• [Source text]:
Water Temperature in Aquaponics

One of the most important parameters to monitor and maintain in your aquaponics system is a consistent water temperature. This is particularly important for the health of the fish. Fish are considered poikilothermic which means that they are cold blooded and their body temperature is not internally regulated. As a result their internal body temperature is entirely dependent on the surrounding water temperature. Humans are the opposite and are homoeothermic whereby we are able to maintain our own internal body temperature largely independent of the outside air temperature. So think about it from the perspective of humans for a minute. When our body temperature swings just 3 degrees in one direction or the other we are sick and our bodies are stressed. So think about from the perspective of a fish now, if the water temperature is swinging all over the place and not consistent, fish will be stressed. When fish are stressed their eating typically declines and they can become more susceptible to illness. The common notion that your water temperature should not change any more than 3 degrees in a 24 hour period now has a little more background to it. If you remember anything, remember to think like a fish and put yourself in their place. As an aquaponic gardener or farmer, you are entirely responsible for their well being and maintaining a consistent water temperature is one of the key factors in maintaining a healthy population of fish. So how can we do this?

• [Exercise goal]:
According to the aquaponics water temperature text, what is the most that water temperature should change in a 24-hour period?

• [Provided data]:
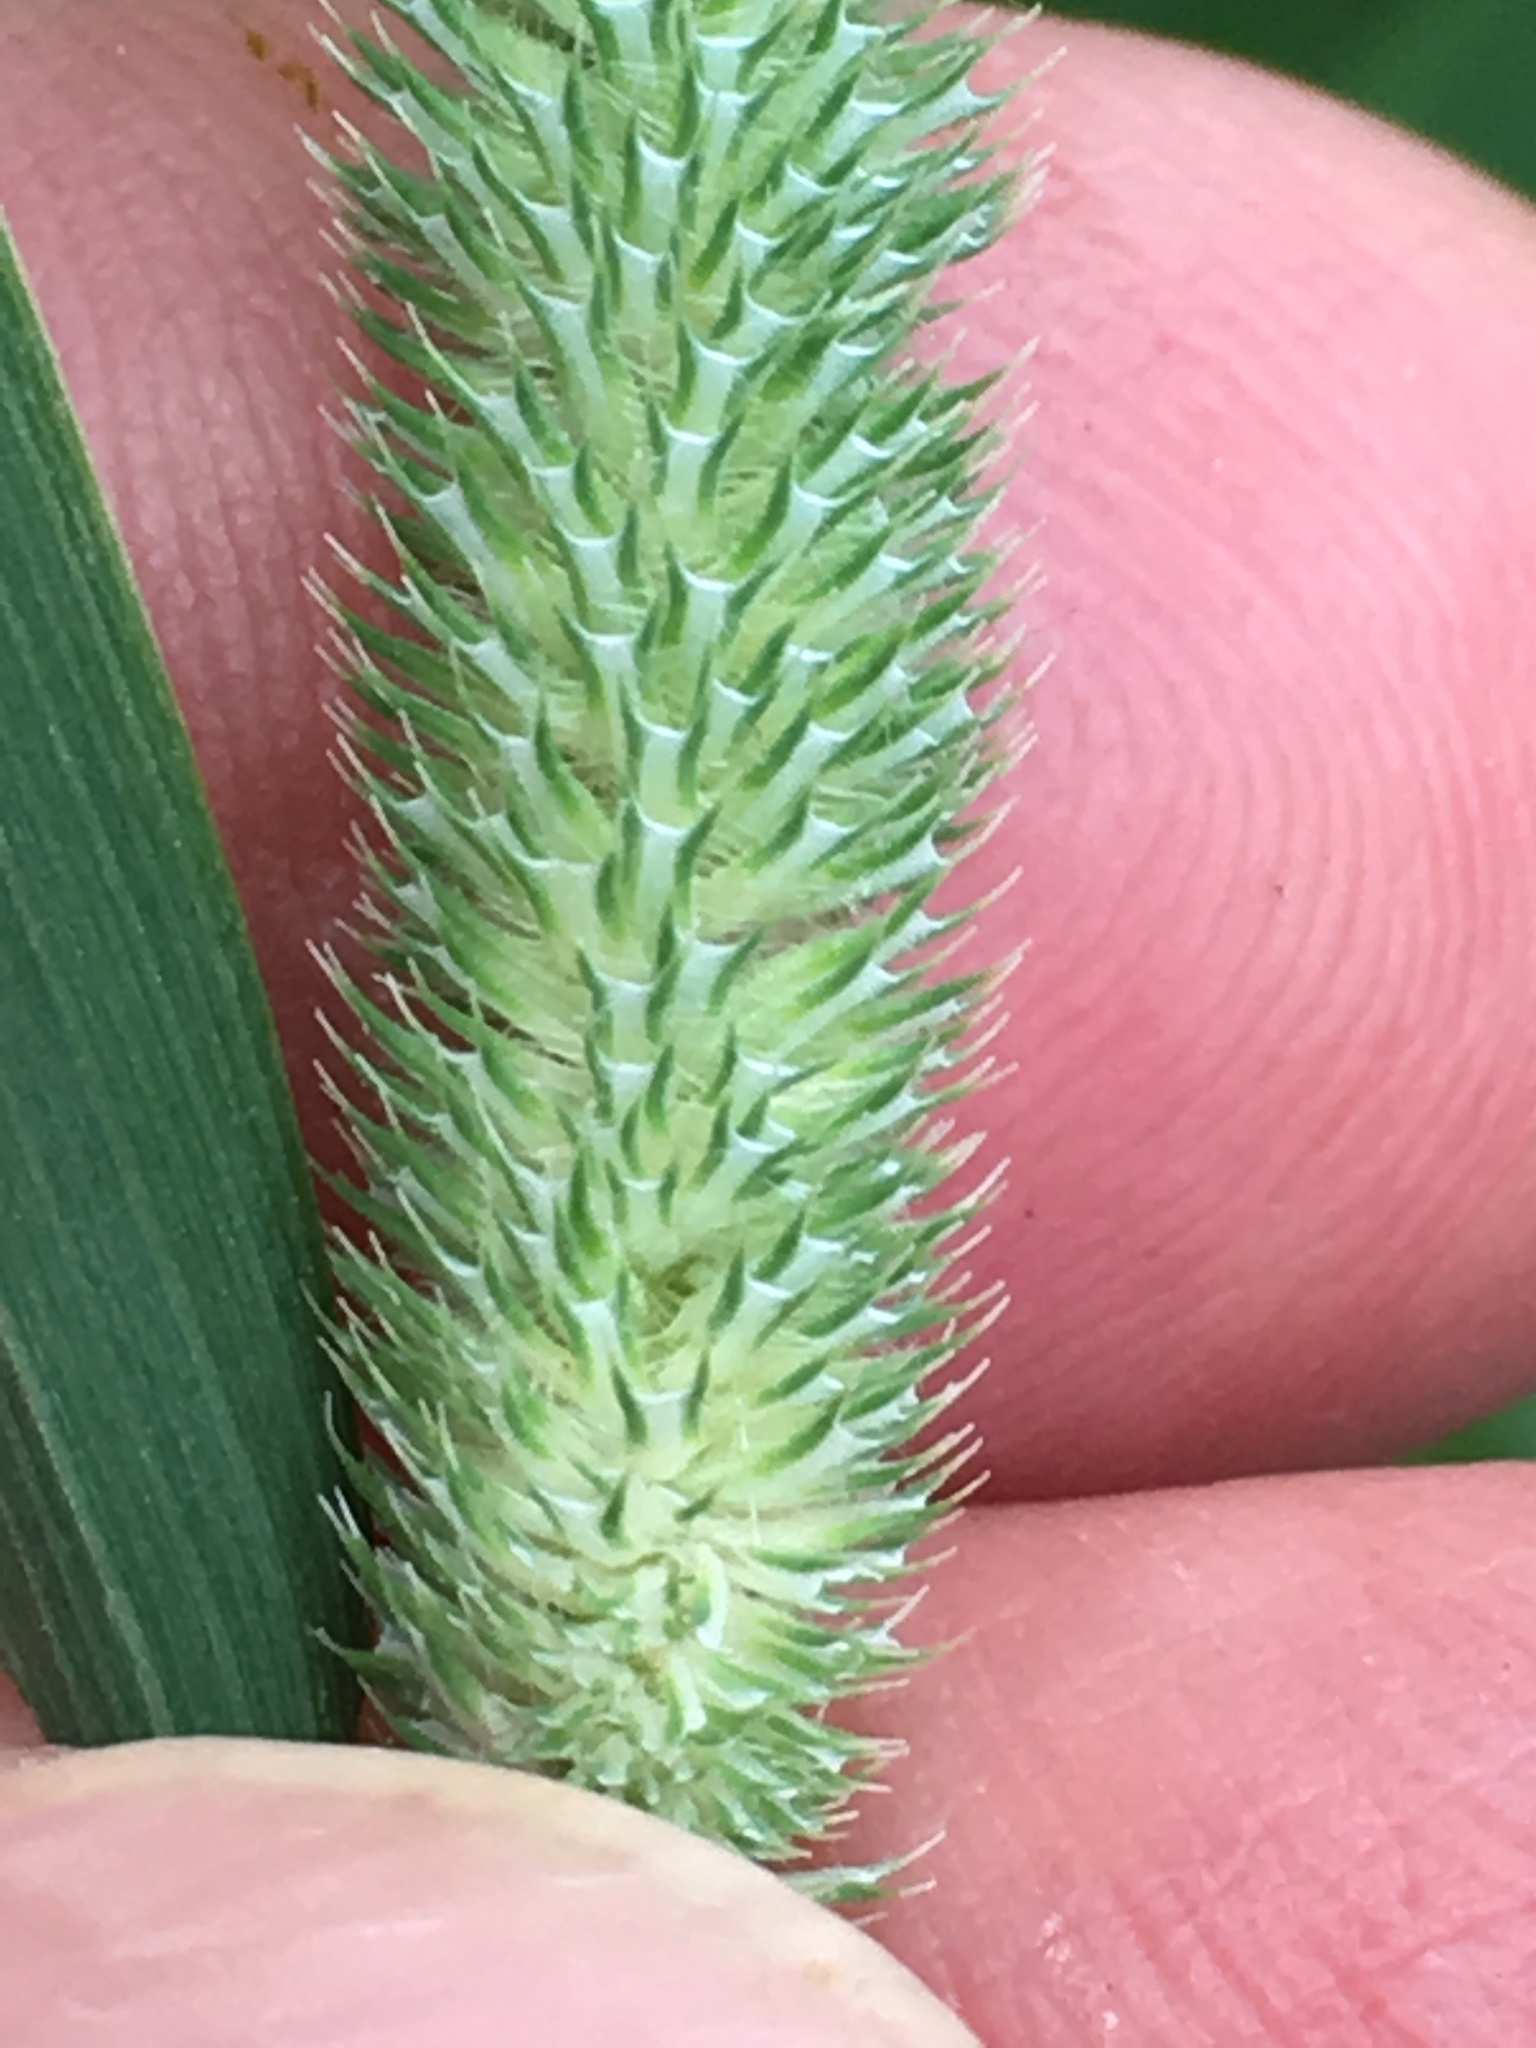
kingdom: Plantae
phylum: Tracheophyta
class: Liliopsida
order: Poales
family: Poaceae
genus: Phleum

--

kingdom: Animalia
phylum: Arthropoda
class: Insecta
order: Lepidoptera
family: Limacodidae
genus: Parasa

• [Answer to this task]:
No more than 3 degrees.